This week, Reel Sunday (Aug. 2) presents two short films that are sure to inspire the artists among us.
The Real Place: Puccini's famous aria from the opera Tosca, Vissi d'arte, vissi d'amore ("I lived for art, I lived for love") provides a fitting summation of playwright John Murrell's life and work. Since the age of 13 Murrell has peopled his life with the creations of his own imaginings.
"In opera and in Shakespeare, in locations that were both natural and supernatural, I have escaped the limitations of my own mind," he says.
Born in Lubbock, Texas, John Murrell became a playwright in, of all places, an Alberta high school. Caprice and serendipity have marked his work ever since.
Animator Cam Christiansen gives Murrell's imagination free rein, suspending the laws of time and space, to create a visual accompaniment to the playwright's fights of poetic fancy.
Despite its more fantastic elements, Murrell's work is grounded in a profound appreciation for the real. History and place play a critical role in his work, where everyone from Sarah Bernhardt to Walt Whitman puts in an appearance.
But behind the spectacle, the masque, and the play itself, is a man happily creating his own world.
Trudeau's Other Children: Musicians Vineet Vyas, Mei Han and Asif Illyas are part of one of the greatest social experiments the world has seen: multiculturalism.

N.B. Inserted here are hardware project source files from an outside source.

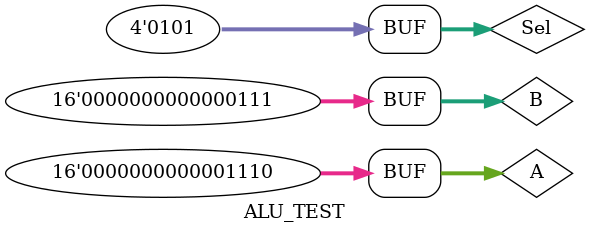
<source format=v>
`timescale 1ns / 1ps


module ALU_TEST;

	// Inputs
	reg [15:0] A;
	reg [15:0] B;
	reg [3:0] Sel;

	// Outputs
	wire V;
	wire C;
	wire N;
	wire Z;
	wire [15:0] Res;

	// Instantiate the Unit Under Test (UUT)
	ALU uut (
		.A(A), 
		.B(B), 
		.Sel(Sel), 
		.V(V), 
		.C(C), 
		.N(N), 
		.Z(Z), 
		.Res(Res)
	);

initial begin
		// Initialize Inputs
		A = 0;
		B = 0;
		Sel = 0;
		// Wait 100 ns for global reset to finish
		#100;
		
		A = 12;
		B = 5;
		Sel = 0;
		#100;
		
		A = 0;
		B = 2;
		Sel = 1;
		#100;
		
		A = 1;
		B = 5;
		Sel = 2;
		#100;
		
		A = 6;
		B = 7;
		Sel = 3;
		#100;
		
		A = 10;
		B = 1;
		Sel = 4;
		#100;
		
		A = 14;
		B = 7;
		Sel = 5;
		#100;
end

endmodule


</source>
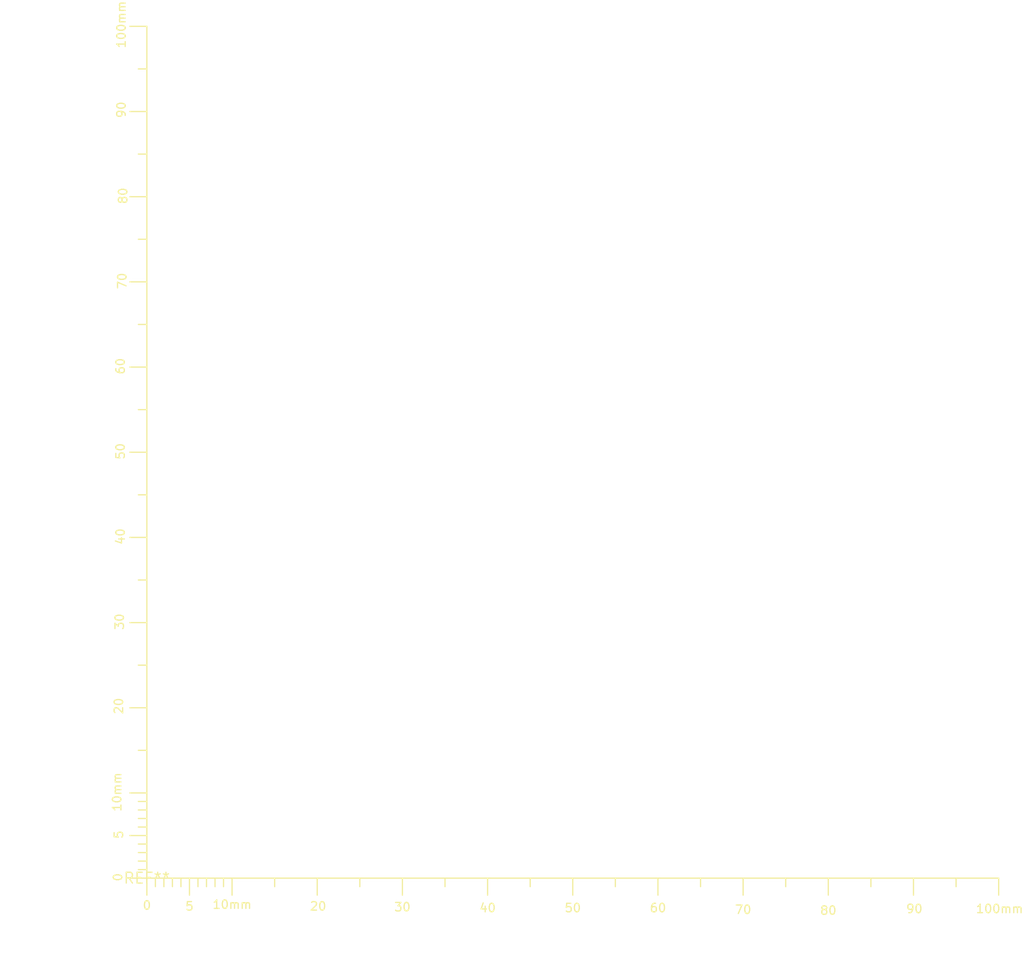
<source format=kicad_pcb>
(kicad_pcb (version 20240108) (generator pcbnew)

  (general
    (thickness 1.6)
  )

  (paper "A4")
  (layers
    (0 "F.Cu" signal)
    (31 "B.Cu" signal)
    (32 "B.Adhes" user "B.Adhesive")
    (33 "F.Adhes" user "F.Adhesive")
    (34 "B.Paste" user)
    (35 "F.Paste" user)
    (36 "B.SilkS" user "B.Silkscreen")
    (37 "F.SilkS" user "F.Silkscreen")
    (38 "B.Mask" user)
    (39 "F.Mask" user)
    (40 "Dwgs.User" user "User.Drawings")
    (41 "Cmts.User" user "User.Comments")
    (42 "Eco1.User" user "User.Eco1")
    (43 "Eco2.User" user "User.Eco2")
    (44 "Edge.Cuts" user)
    (45 "Margin" user)
    (46 "B.CrtYd" user "B.Courtyard")
    (47 "F.CrtYd" user "F.Courtyard")
    (48 "B.Fab" user)
    (49 "F.Fab" user)
    (50 "User.1" user)
    (51 "User.2" user)
    (52 "User.3" user)
    (53 "User.4" user)
    (54 "User.5" user)
    (55 "User.6" user)
    (56 "User.7" user)
    (57 "User.8" user)
    (58 "User.9" user)
  )

  (setup
    (pad_to_mask_clearance 0)
    (pcbplotparams
      (layerselection 0x00010fc_ffffffff)
      (plot_on_all_layers_selection 0x0000000_00000000)
      (disableapertmacros false)
      (usegerberextensions false)
      (usegerberattributes false)
      (usegerberadvancedattributes false)
      (creategerberjobfile false)
      (dashed_line_dash_ratio 12.000000)
      (dashed_line_gap_ratio 3.000000)
      (svgprecision 4)
      (plotframeref false)
      (viasonmask false)
      (mode 1)
      (useauxorigin false)
      (hpglpennumber 1)
      (hpglpenspeed 20)
      (hpglpendiameter 15.000000)
      (dxfpolygonmode false)
      (dxfimperialunits false)
      (dxfusepcbnewfont false)
      (psnegative false)
      (psa4output false)
      (plotreference false)
      (plotvalue false)
      (plotinvisibletext false)
      (sketchpadsonfab false)
      (subtractmaskfromsilk false)
      (outputformat 1)
      (mirror false)
      (drillshape 1)
      (scaleselection 1)
      (outputdirectory "")
    )
  )

  (net 0 "")

  (footprint "Gauge_100mm_Type2_SilkScreenTop" (layer "F.Cu") (at 0 0))

)

</source>
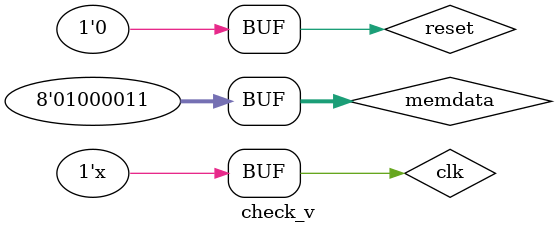
<source format=v>
`timescale 1ns / 1ps


module check_v;

	// Inputs
	reg clk;
	reg reset;
	reg [7:0] memdata;

	// Outputs
	wire memread;
	wire memwrite;
	wire [7:0] adr;
	wire [7:0] writedata;

	// Instantiate the Unit Under Test (UUT)
	mips uut (
		.clk(clk), 
		.reset(reset), 
		.memdata(memdata), 
		.memread(memread), 
		.memwrite(memwrite), 
		.adr(adr), 
		.writedata(writedata)
	);
	always begin
	#10
	clk=~clk;
	end

	initial begin
		// Initialize Inputs
		clk = 0;
		reset = 0;
		memdata = 0;

		// Wait 100 ns for global reset to finish
		#20;
		memdata=8'h43;
		#20;
        
		// Add stimulus here

	end
      
endmodule


</source>
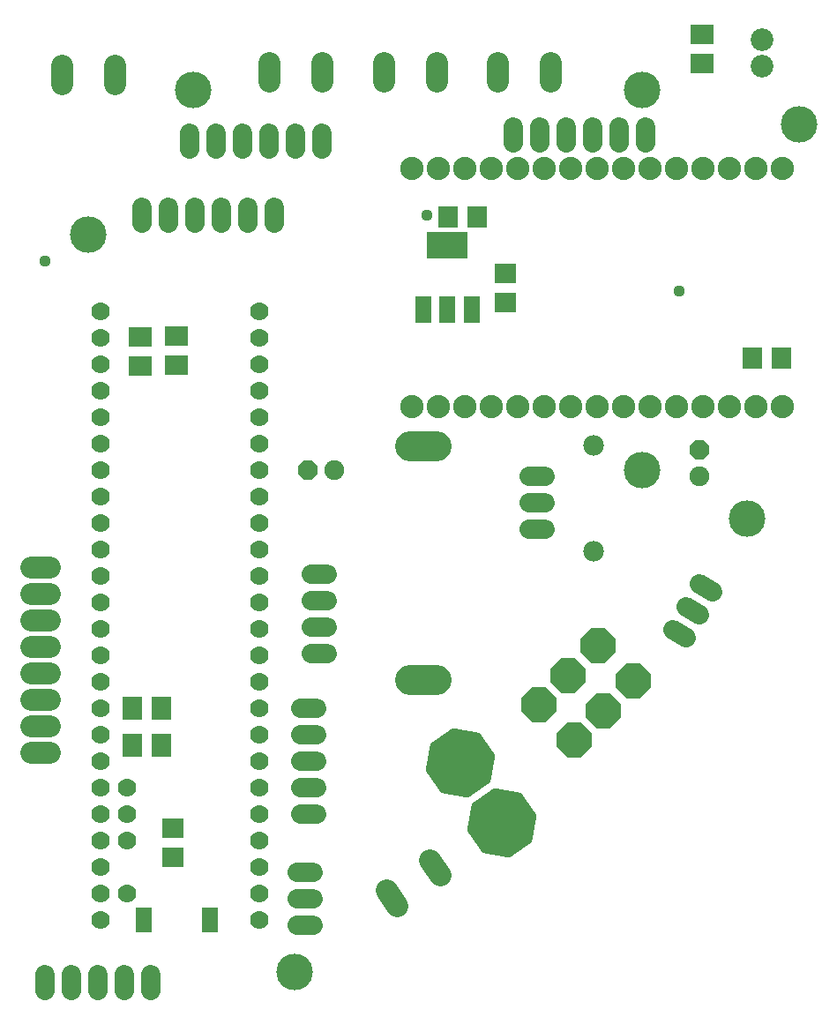
<source format=gbr>
G04 EAGLE Gerber RS-274X export*
G75*
%MOMM*%
%FSLAX34Y34*%
%LPD*%
%INSoldermask Top*%
%IPPOS*%
%AMOC8*
5,1,8,0,0,1.08239X$1,22.5*%
G01*
%ADD10C,3.504800*%
%ADD11C,2.095500*%
%ADD12R,2.104800X1.904800*%
%ADD13R,1.904800X2.104800*%
%ADD14P,2.061953X8X202.500000*%
%ADD15C,1.905000*%
%ADD16P,2.061953X8X112.500000*%
%ADD17C,1.981200*%
%ADD18C,2.184400*%
%ADD19R,1.574800X2.464800*%
%ADD20C,2.844800*%
%ADD21C,1.828800*%
%ADD22R,2.304800X1.904800*%
%ADD23P,3.587798X8X337.500000*%
%ADD24C,1.778000*%
%ADD25C,2.235200*%
%ADD26R,1.524000X2.540000*%
%ADD27R,3.904800X2.504800*%
%ADD28C,2.082800*%
%ADD29P,6.841571X8X327.500000*%
%ADD30R,1.904800X2.304800*%
%ADD31C,1.111200*%


D10*
X74830Y781711D03*
X606440Y920192D03*
X707535Y508730D03*
X272652Y73848D03*
X175440Y920192D03*
X606440Y555192D03*
X757378Y887330D03*
D11*
X358800Y928297D02*
X358800Y946204D01*
X409600Y946204D02*
X409600Y928297D01*
D12*
X155900Y184000D03*
X155900Y212000D03*
D13*
X740500Y662900D03*
X712500Y662900D03*
D14*
X286000Y555100D03*
D15*
X311400Y555100D03*
D16*
X661700Y574600D03*
D15*
X661700Y549200D03*
D12*
X475400Y715900D03*
X475400Y743900D03*
D13*
X420400Y798600D03*
X448400Y798600D03*
D17*
X560100Y477100D03*
X560100Y578700D03*
D18*
X721900Y968700D03*
X721900Y943300D03*
D19*
X128500Y123400D03*
X191900Y123400D03*
D11*
X49100Y926297D02*
X49100Y944204D01*
X99900Y944204D02*
X99900Y926297D01*
D20*
X383600Y353478D02*
X409000Y353478D01*
X409000Y578522D02*
X383600Y578522D01*
D21*
X661404Y445907D02*
X674602Y438287D01*
X661902Y416290D02*
X648704Y423910D01*
X636004Y401913D02*
X649202Y394293D01*
X299100Y863480D02*
X299100Y878720D01*
X273700Y878720D02*
X273700Y863480D01*
X248300Y863480D02*
X248300Y878720D01*
X222900Y878720D02*
X222900Y863480D01*
X197500Y863480D02*
X197500Y878720D01*
X172100Y878720D02*
X172100Y863480D01*
X482800Y869280D02*
X482800Y884520D01*
X508200Y884520D02*
X508200Y869280D01*
X533600Y869280D02*
X533600Y884520D01*
X559000Y884520D02*
X559000Y869280D01*
X584400Y869280D02*
X584400Y884520D01*
X609800Y884520D02*
X609800Y869280D01*
D11*
X467500Y928297D02*
X467500Y946204D01*
X518300Y946204D02*
X518300Y928297D01*
X248200Y928297D02*
X248200Y946204D01*
X299000Y946204D02*
X299000Y928297D01*
D21*
X293820Y276200D02*
X278580Y276200D01*
X278580Y301600D02*
X293820Y301600D01*
X293820Y327000D02*
X278580Y327000D01*
X278580Y250800D02*
X293820Y250800D01*
X293820Y225400D02*
X278580Y225400D01*
X84000Y71420D02*
X84000Y56180D01*
X109400Y56180D02*
X109400Y71420D01*
X134800Y71420D02*
X134800Y56180D01*
X58600Y56180D02*
X58600Y71420D01*
X33200Y71420D02*
X33200Y56180D01*
X498380Y549500D02*
X513620Y549500D01*
X513620Y524100D02*
X498380Y524100D01*
X498380Y498700D02*
X513620Y498700D01*
D22*
X664100Y973500D03*
X664100Y945500D03*
X159900Y656000D03*
X159900Y684000D03*
X124900Y655500D03*
X124900Y683500D03*
D23*
X507240Y330005D03*
X535617Y358383D03*
X563995Y386760D03*
X597760Y352995D03*
X569383Y324617D03*
X541005Y296240D03*
D24*
X239300Y174200D03*
X239300Y199600D03*
X239300Y225000D03*
X239300Y250400D03*
X239300Y275800D03*
X239300Y301200D03*
X239300Y326600D03*
X239300Y352000D03*
X239300Y377400D03*
X239300Y402800D03*
X239300Y428200D03*
X239300Y453600D03*
X86900Y453600D03*
X86900Y428200D03*
X86900Y402800D03*
X86900Y377400D03*
X86900Y352000D03*
X86900Y326600D03*
X86900Y301200D03*
X86900Y275800D03*
X86900Y250400D03*
X86900Y225000D03*
X86900Y199600D03*
X239300Y148800D03*
X86900Y174200D03*
X86900Y148800D03*
X239300Y123400D03*
X86900Y123400D03*
X239300Y479000D03*
X86900Y479000D03*
X239300Y504400D03*
X239300Y529800D03*
X239300Y555200D03*
X239300Y580600D03*
X239300Y606000D03*
X239300Y631400D03*
X239300Y656800D03*
X239300Y682200D03*
X239300Y707600D03*
X86900Y707600D03*
X86900Y682200D03*
X86900Y656800D03*
X86900Y631400D03*
X86900Y606000D03*
X86900Y580600D03*
X86900Y555200D03*
X86900Y529800D03*
X86900Y504400D03*
X112300Y148800D03*
X112300Y199600D03*
X112300Y225000D03*
X112300Y250400D03*
D25*
X385200Y616000D03*
X410600Y616000D03*
X436000Y616000D03*
X461400Y616000D03*
X486800Y616000D03*
X512200Y616000D03*
X537600Y616000D03*
X563000Y616000D03*
X588400Y616000D03*
X613800Y616000D03*
X639200Y616000D03*
X664600Y616000D03*
X690000Y616000D03*
X715400Y616000D03*
X740800Y616000D03*
X385200Y844600D03*
X410600Y844600D03*
X436000Y844600D03*
X461400Y844600D03*
X486800Y844600D03*
X512200Y844600D03*
X537600Y844600D03*
X563000Y844600D03*
X588400Y844600D03*
X613800Y844600D03*
X639200Y844600D03*
X664600Y844600D03*
X690000Y844600D03*
X715400Y844600D03*
X740800Y844600D03*
D26*
X396686Y709312D03*
X419800Y709312D03*
X442914Y709312D03*
D27*
X419800Y771290D03*
D28*
X37490Y386000D02*
X19710Y386000D01*
X19710Y360600D02*
X37490Y360600D01*
X37490Y411400D02*
X19710Y411400D01*
X19710Y436800D02*
X37490Y436800D01*
X37490Y462200D02*
X19710Y462200D01*
X19710Y335200D02*
X37490Y335200D01*
X37490Y309800D02*
X19710Y309800D01*
X19710Y284400D02*
X37490Y284400D01*
D11*
X360700Y152064D02*
X370971Y137395D01*
X412584Y166533D02*
X402313Y181201D01*
D29*
X432111Y274138D03*
X472261Y216798D03*
D21*
X202300Y792780D02*
X202300Y808020D01*
X227700Y808020D02*
X227700Y792780D01*
X253100Y792780D02*
X253100Y808020D01*
X176900Y808020D02*
X176900Y792780D01*
X151500Y792780D02*
X151500Y808020D01*
X126100Y808020D02*
X126100Y792780D01*
X289380Y429700D02*
X304620Y429700D01*
X304620Y404300D02*
X289380Y404300D01*
X289380Y378900D02*
X304620Y378900D01*
X304620Y455100D02*
X289380Y455100D01*
D30*
X145000Y291000D03*
X117000Y291000D03*
X145000Y327000D03*
X117000Y327000D03*
D21*
X275380Y118600D02*
X290620Y118600D01*
X290620Y144000D02*
X275380Y144000D01*
X275380Y169400D02*
X290620Y169400D01*
D31*
X33000Y756000D03*
X642000Y727000D03*
X400000Y800000D03*
M02*

</source>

Nearly 40 years ago, under the eye of visionary prime minister Pierre Trudeau, Canada began turning itself into the world's first truly multicultural state -a place where people from all nations could be at home.
But the genesis for Trudeau's idea came decades earlier, when he was a young man travelling through the chaos of the post-war Middle East and Asia.
Vineet Vyas is a renowned tabla player who splits his time between Canada and India. An accomplished traditional musician, zheng player Mei Han is also an audacious innovator and improviser.
And Asif Illyas -born in Sri Lanka, raised in England, and living in Halifax -is frontman for boundary-breaking contemporary pop band Mir.
In Trudeau's Other Children, award-winning filmmaker Rohan Fernando places the stories of Mei, Vineet and Asif in juxtaposition with archival footage and excerpts from Trudeau's journals. The result offers unique insights into the origins and practice of Canada's multicultural policy -and a film as powerful, layered and subtle as the best of their music.